> **TEXTO FORNECIDO**:
....
Deixa-me livre as mãos
e o coração, deixa-me livre!
Eu só te desejo, eu só te desejo!
Não é amor, é desejo que se
esgota e se extingue,
é precipitação de fúrias,
proximidade do impossível,
porém tu estás,
estás para dar-me tudo,
e para dar-me o que tens para
à terra vieste
como eu para conter-te,
e desejar-te,
e receber-te!

Pablo Neruda

[...o desejo. vai vem e esgota-se. quando é só desejo.
quando o desejo anda a par do amor, e do desejo de amar e ser amado, quando se ama amar com desejo, é amor embrulhado em desejo que não se esgota. enquanto não morrer o amor. depois morre tudo. distancia-se a proximidade do impossível para se aproximar a distância do possível. ]

Boa Noite

22 janeiro 2015


"Nunca tive um sítio a que chamasse casa, talvez por isso chamasse casa a tantos.
(...)
Só percebi mais tarde que casa é um lugar que se faz com as mãos. Que só chamas casa ao que abre os braços para te receber. Que só chamas casa ao que te faz sentir em casa do outro lado do mundo. Que casa é um lugar no peito de alguém. Que estar em casa é deitar a cabeça no teu colo. Tu a tua no meu. Que essa é a verdadeira casa. Que tudo o resto interessa pouco. Que a geografia, essa, não interessa nada."

Roubado ao Menino

[... casa. o que é aquilo a que chamamos casa? casa é onde estamos bem, onde somos nós sem medo de sermos o que somos, onde nos sentimos protegidos, onde nos refugiamos e de que não nos escondemos, é o sítio para onde fugimos e de que nunca escapamos. Não é onde precisam de nós, mas onde não sendo precisos, somos queridos, somos parte, nos sentimos parte e, ao mesmo tempo, todo.
Casa é uma noção independente de coordenadas geográficas.
Não é onde temos um lugar para nós - é onde nós somos o lugar, e o lugar somos nós. Sozinhos ou em partilha sem distinção de partes.
Sentimo-nos casa em casa. E casa não é um sítio com geografia, é o sítio onde sentimos poder aninhar a alma sem solidão.
...às vezes casa é uma pessoa que, em qualquer sítio, nos faz chegar a nós e não nos faltarmos.
e sentirmos que não nos falta...]

(Foto de Sophia Hsin)

Agora é o que eu preciso. 
O café arranjo não tarda muito.
O resto o tempo dirá, agora tenho mesmo é de ir ao banho e trincar qualquer coisa 
(depois do banho, entenda-se... se bem que não era mal pensado, não... Eheheh)

Bom Dia!

Mulher feita (ou quase) a assustar os medos. Alguns.
....
> **DADOS EXTRAÍDOS**:
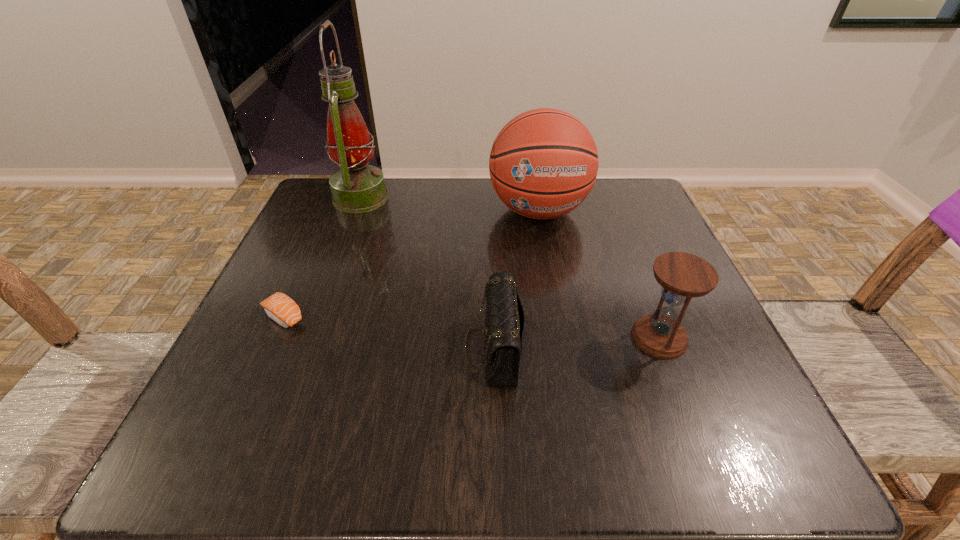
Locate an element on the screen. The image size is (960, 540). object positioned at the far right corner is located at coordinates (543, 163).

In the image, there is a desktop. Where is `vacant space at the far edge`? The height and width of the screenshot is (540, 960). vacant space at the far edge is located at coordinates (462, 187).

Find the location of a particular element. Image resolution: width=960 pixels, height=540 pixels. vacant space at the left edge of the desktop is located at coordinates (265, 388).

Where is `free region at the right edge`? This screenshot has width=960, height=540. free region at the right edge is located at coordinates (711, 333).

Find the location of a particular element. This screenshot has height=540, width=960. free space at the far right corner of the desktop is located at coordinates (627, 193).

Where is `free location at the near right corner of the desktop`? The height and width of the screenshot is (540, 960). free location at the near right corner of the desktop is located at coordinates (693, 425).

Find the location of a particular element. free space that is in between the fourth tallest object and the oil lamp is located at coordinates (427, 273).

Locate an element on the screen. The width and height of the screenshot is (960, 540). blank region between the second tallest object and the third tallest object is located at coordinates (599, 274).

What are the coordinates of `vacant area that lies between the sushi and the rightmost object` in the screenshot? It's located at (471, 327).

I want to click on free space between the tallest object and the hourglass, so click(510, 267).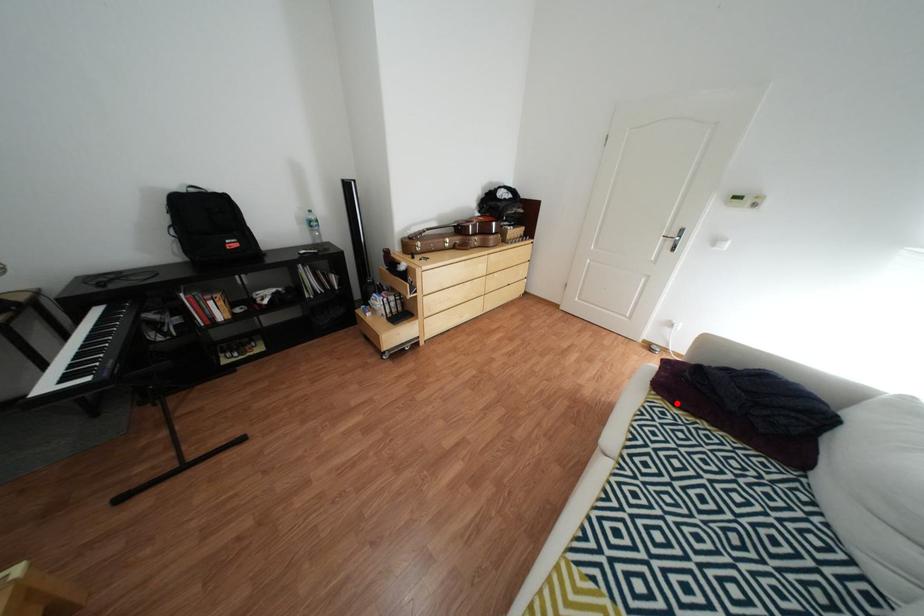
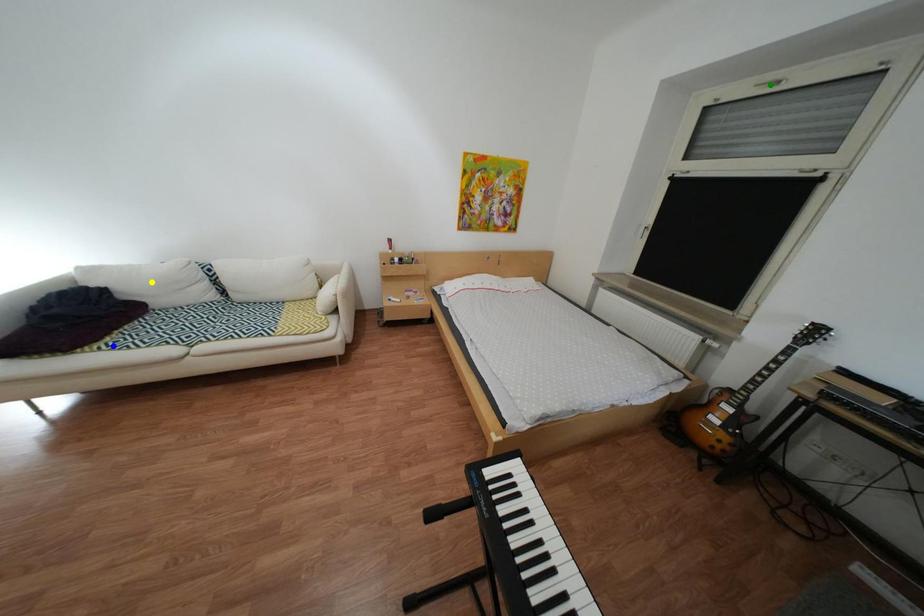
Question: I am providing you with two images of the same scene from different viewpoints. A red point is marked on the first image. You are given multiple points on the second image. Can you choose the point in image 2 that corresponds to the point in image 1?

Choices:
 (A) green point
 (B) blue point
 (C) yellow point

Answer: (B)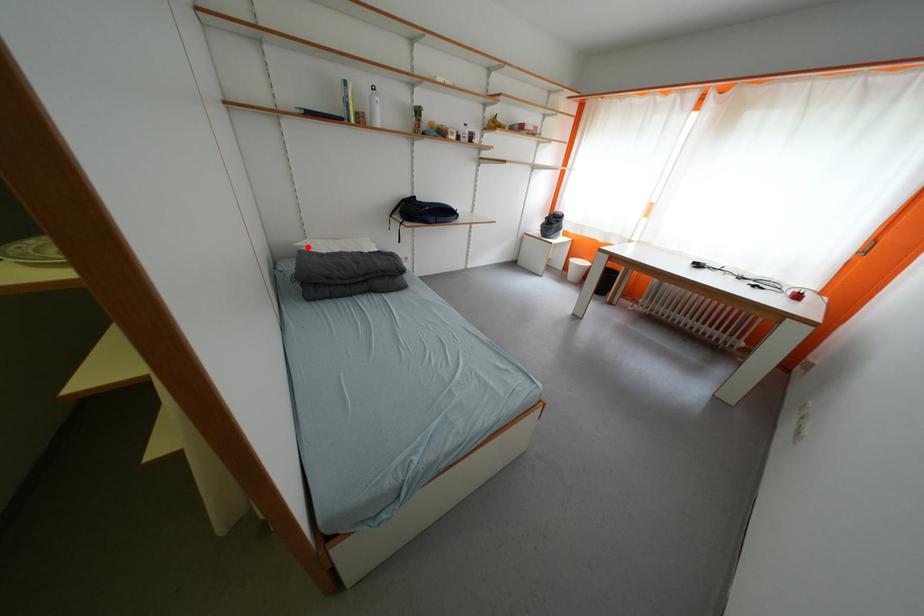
....
> **EXERCÍCIOS PROPOSTOS**:
A) Reproduza o trecho do texto sobre desejo e casa desde "[... casa. o" até "de Sophia Hsin)".
B) Prossiga, por favor, o texto sobre desejo e casa a partir do ponto onde termina.
Os dados não têm qualquer relação com o texto sobre desejo e casa.

> **AS SUAS RESPOSTAS**:
A)
[... casa. o que é aquilo a que chamamos casa? casa é onde estamos bem, onde somos nós sem medo de sermos o que somos, onde nos sentimos protegidos, onde nos refugiamos e de que não nos escondemos, é o sítio para onde fugimos e de que nunca escapamos. Não é onde precisam de nós, mas onde não sendo precisos, somos queridos, somos parte, nos sentimos parte e, ao mesmo tempo, todo.
Casa é uma noção independente de coordenadas geográficas.
Não é onde temos um lugar para nós - é onde nós somos o lugar, e o lugar somos nós. Sozinhos ou em partilha sem distinção de partes.
Sentimo-nos casa em casa. E casa não é um sítio com geografia, é o sítio onde sentimos poder aninhar a alma sem solidão.
...às vezes casa é uma pessoa que, em qualquer sítio, nos faz chegar a nós e não nos faltarmos.
e sentirmos que não nos falta...]

(Foto de Sophia Hsin)

B)
Fazendo o caminho certo hei-de chegar aonde chamamos casa. É fazê-lo. Sozinha.
Estrada deserta. Música. Sem sono. Ainda.

21 janeiro 2015


Vive-se sozinho, meio acordado, numa espécie de torpor. E no interior das pálpebras fazemos aparecer o rosto amado.
Gostaríamos que estivesse aqui, ao alcance das palavras que reinventamos para lhe sussurrar, ao alcance da mão e da boca, ao alcance dos sentidos e do desejo imediato.
Um ardor estranho sobre a pele e nos olhos impedem-me de continuar vivo. Morro sem pressa. Começo por cegar para conservar o teu sorriso (...)

Al Berto

[cada vez gosto mais deste senhor.. sombrio, é certo. mas intenso. denso. profundo de sentidos e significâncias. gosto. ofereci o livro e agora, de vez em quando, vão chovendo frases que me transcrevem, e eu convenço-me de que tenho de o comprar para mo oferecer. para ler as frases todas, não só as que retinem na cabeça de outro alguém que de manhã me deixa mensagem só a dizer que esta ou aquela frase não o larga. e eu oiço-o, leio as frases, e leio-as como quem reconhece uma vida que já teve, que já sentiu, que já teve aquelas frases a correrem-se no sangue quente de um sorriso que se vive. daquele sorriso que tenho de cegar para conservar. para nada me distrair, para nada mo levar. é que uma pessoa pode-se desapaixonar de repente, dizem-me. Apaixona-se, está apaixonada - muito, muito, não consegue esquecer nem viver sem - e depois, um mês, dois, depois já não está apaixonada por ninguém. por nada. será que se ouvissem estas frases as reconheciam? ou sempre foram cegos e não conservaram nada. de ninguém?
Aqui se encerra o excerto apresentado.